# What is being asked
Render every line of the data exactly as written, and leave out the pictures.

# Raw data
↓

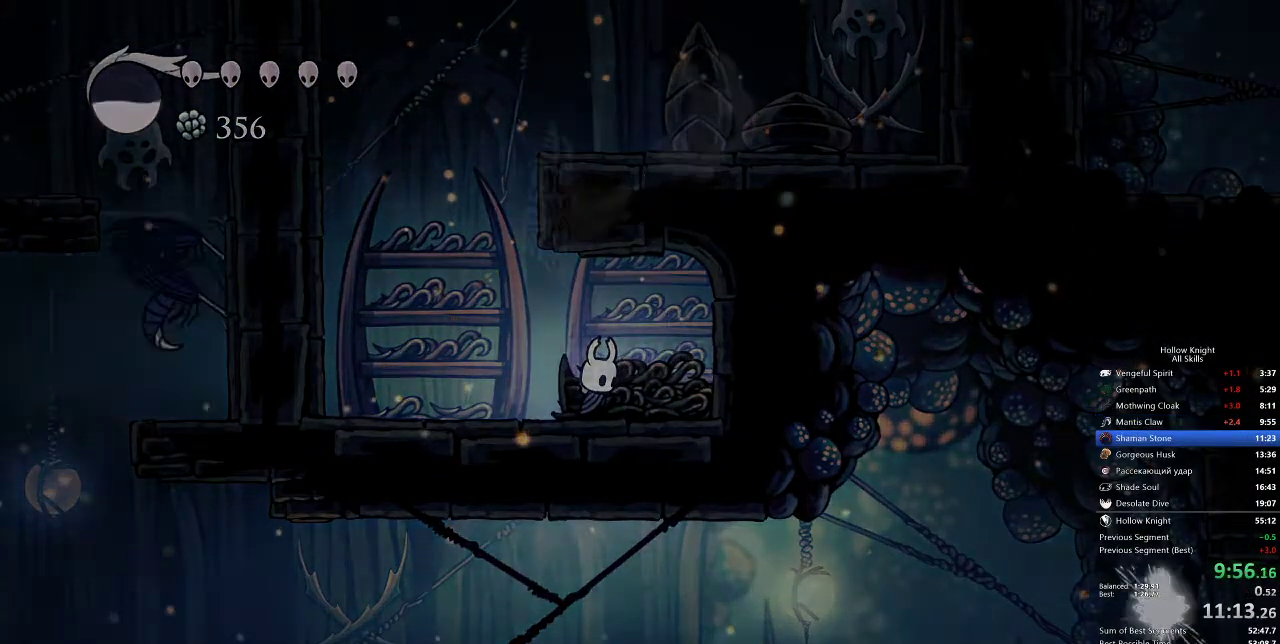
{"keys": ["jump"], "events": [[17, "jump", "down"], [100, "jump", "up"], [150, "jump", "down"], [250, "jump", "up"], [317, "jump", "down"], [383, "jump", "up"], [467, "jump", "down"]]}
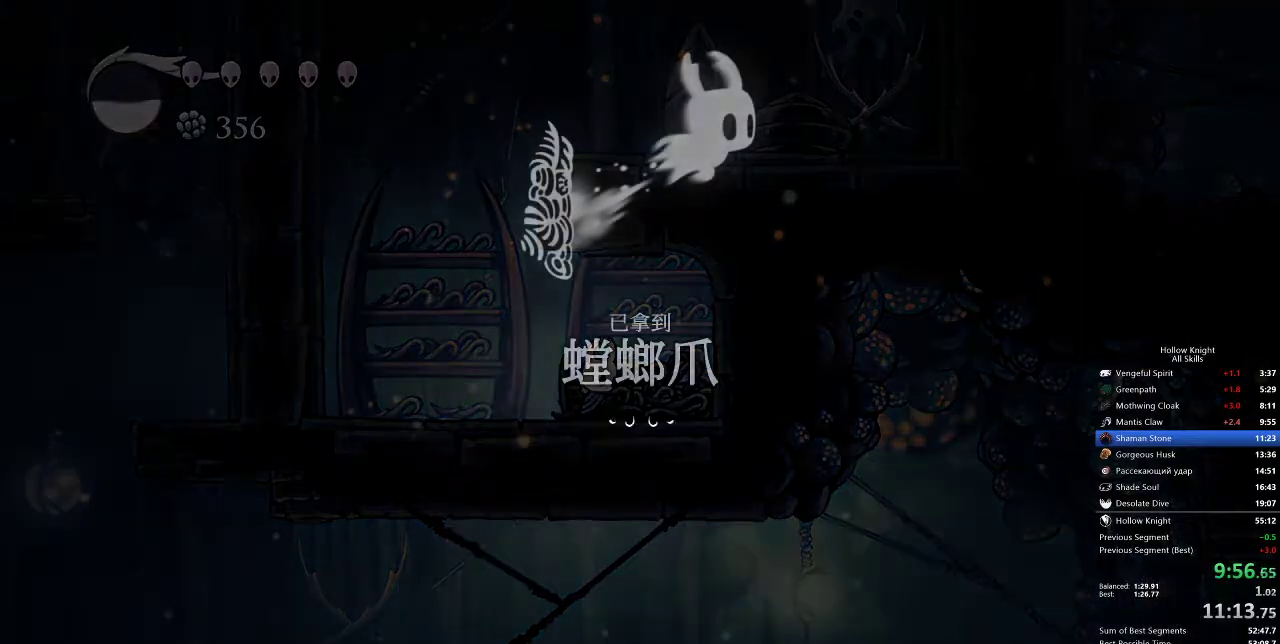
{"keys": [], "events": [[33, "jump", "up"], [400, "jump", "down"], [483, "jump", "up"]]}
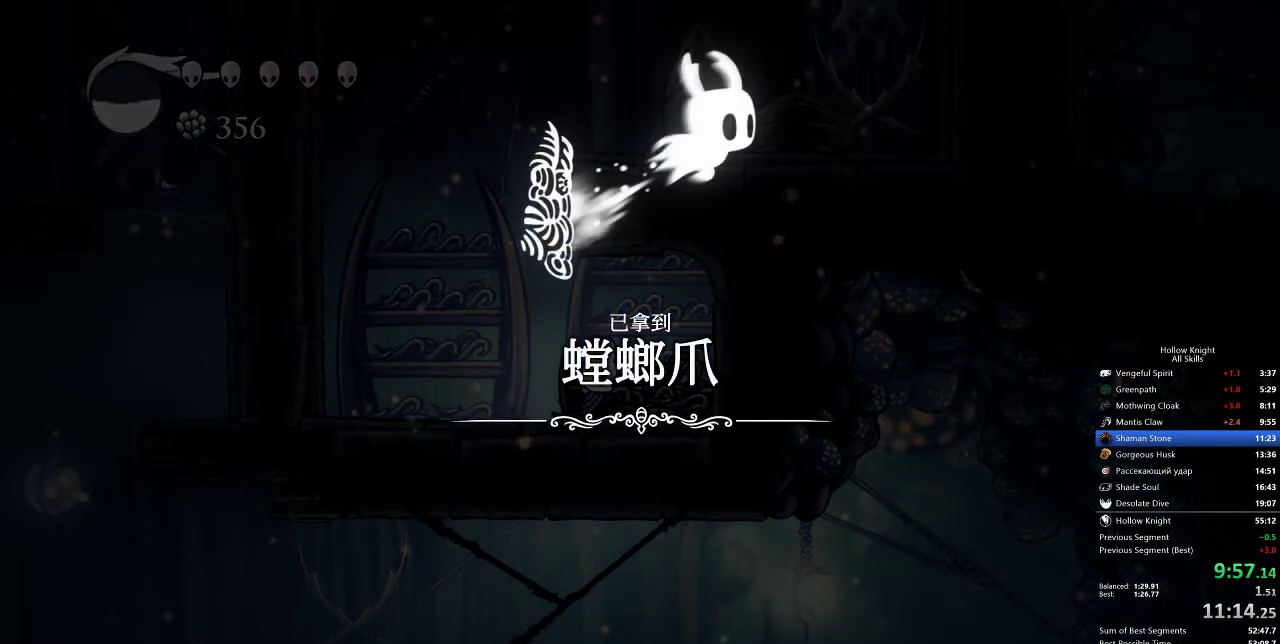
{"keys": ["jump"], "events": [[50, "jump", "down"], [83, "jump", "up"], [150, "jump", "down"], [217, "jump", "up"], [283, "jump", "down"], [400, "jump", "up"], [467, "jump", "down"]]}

↑

# Completed exercise
{"keys": ["jump"], "events": [[17, "jump", "down"], [100, "jump", "up"], [150, "jump", "down"], [250, "jump", "up"], [317, "jump", "down"], [383, "jump", "up"], [467, "jump", "down"]]}
{"keys": [], "events": [[33, "jump", "up"], [400, "jump", "down"], [483, "jump", "up"]]}
{"keys": ["jump"], "events": [[50, "jump", "down"], [83, "jump", "up"], [150, "jump", "down"], [217, "jump", "up"], [283, "jump", "down"], [400, "jump", "up"], [467, "jump", "down"]]}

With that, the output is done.